Gobeille, the chair of the Green Mountain Care Board, said he has been bringing feedback from lawmakers and advocates to the team meeting regularly to set up a transformative care model. He said that feedback is crucial to setting up a model that doctors want to participate in.

Gobeille referenced recent testimony at a Green Mountain Care Board meeting that discussed primary care providers . He said Vermont Legal Aid’s presentation was also helpful because it gives regulators written goals to address.
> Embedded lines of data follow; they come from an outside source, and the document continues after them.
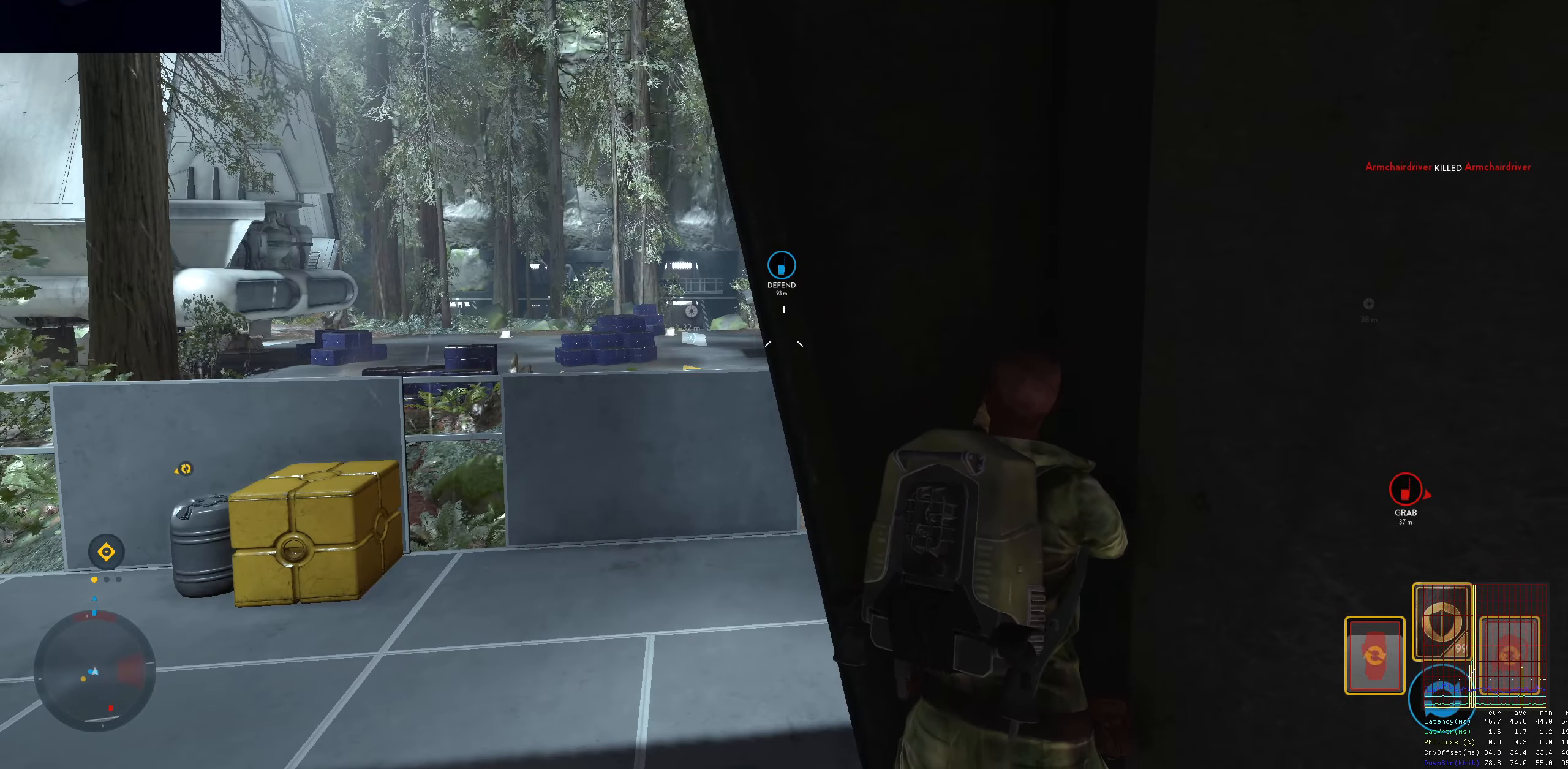
{"keys": [], "mouse": [], "events": []}
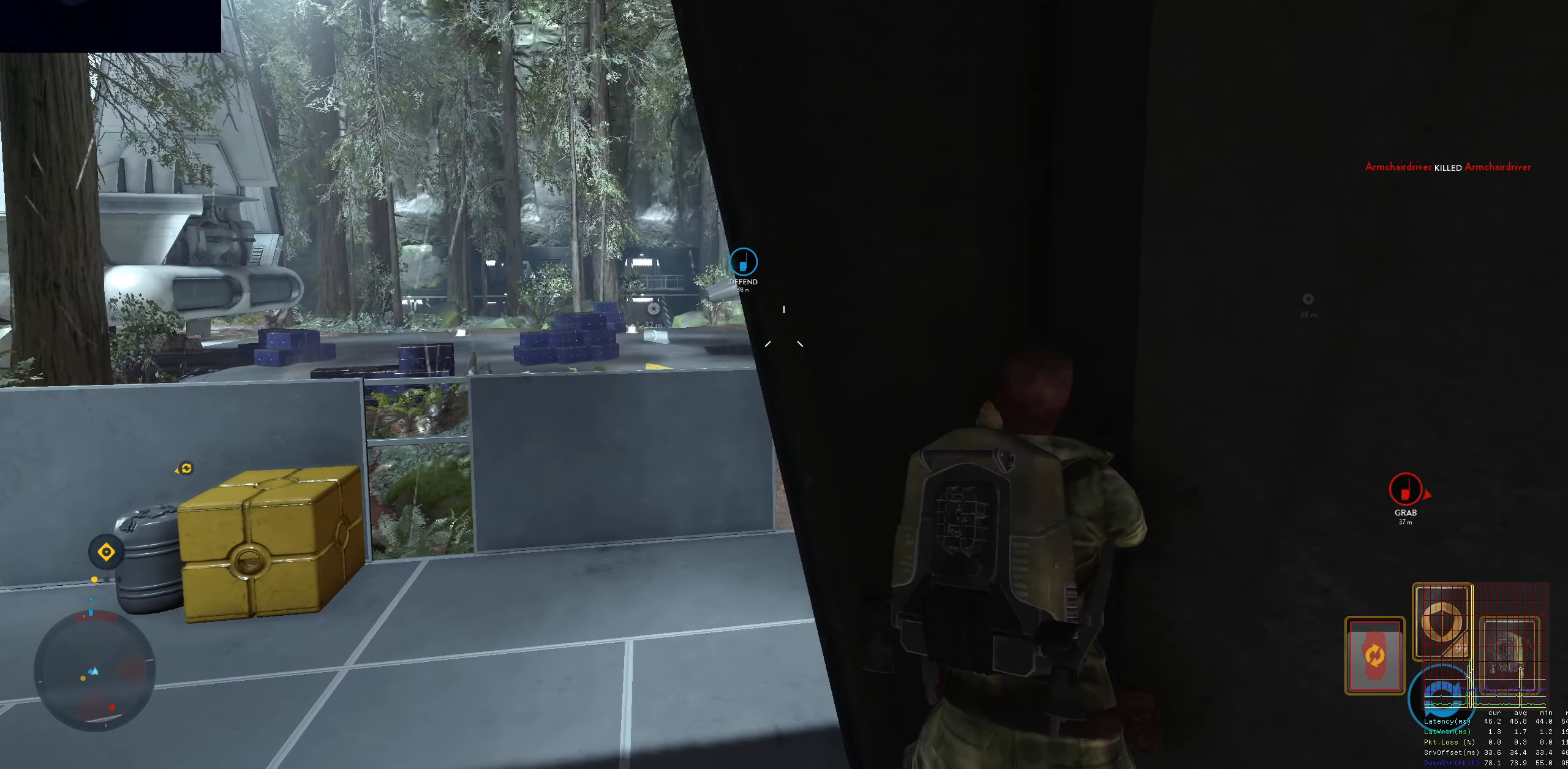
{"keys": [], "mouse": [], "events": []}
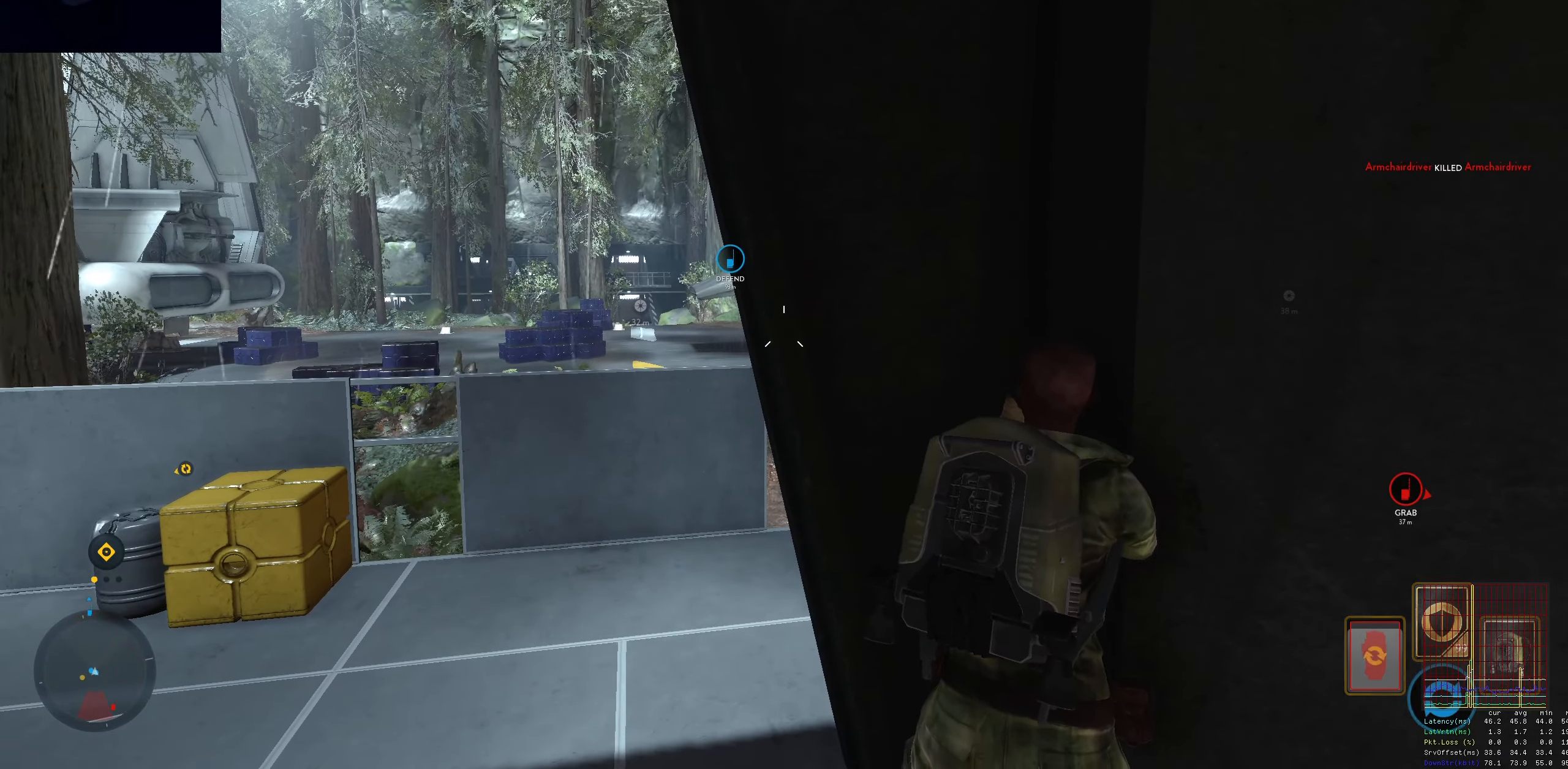
{"keys": ["c"], "mouse": [], "events": [[467, "c", "down"]]}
“How do you work as a primary care doctor or nurse practitioner with a mental health professional so that you keep your folks healthier?” Gobeille said. “How does that work? That’s working surface stuff that it just doesn’t happen overnight.”

Representative Anne Donahue, R-Northfield, sits on House Health Care and is a mental health advocate who works for the Vermont Psychiatric Survivors. Donahue said she’s been encouraged by her conversations with Gobeille.

“I am relatively confident that (the model) will be set up to enable (mental health parity) to be phased in,” she said. “I’m not confident that it will be from the get go, but I think that’s a work in progress.”

Vermont Business Magazine contributed to this article.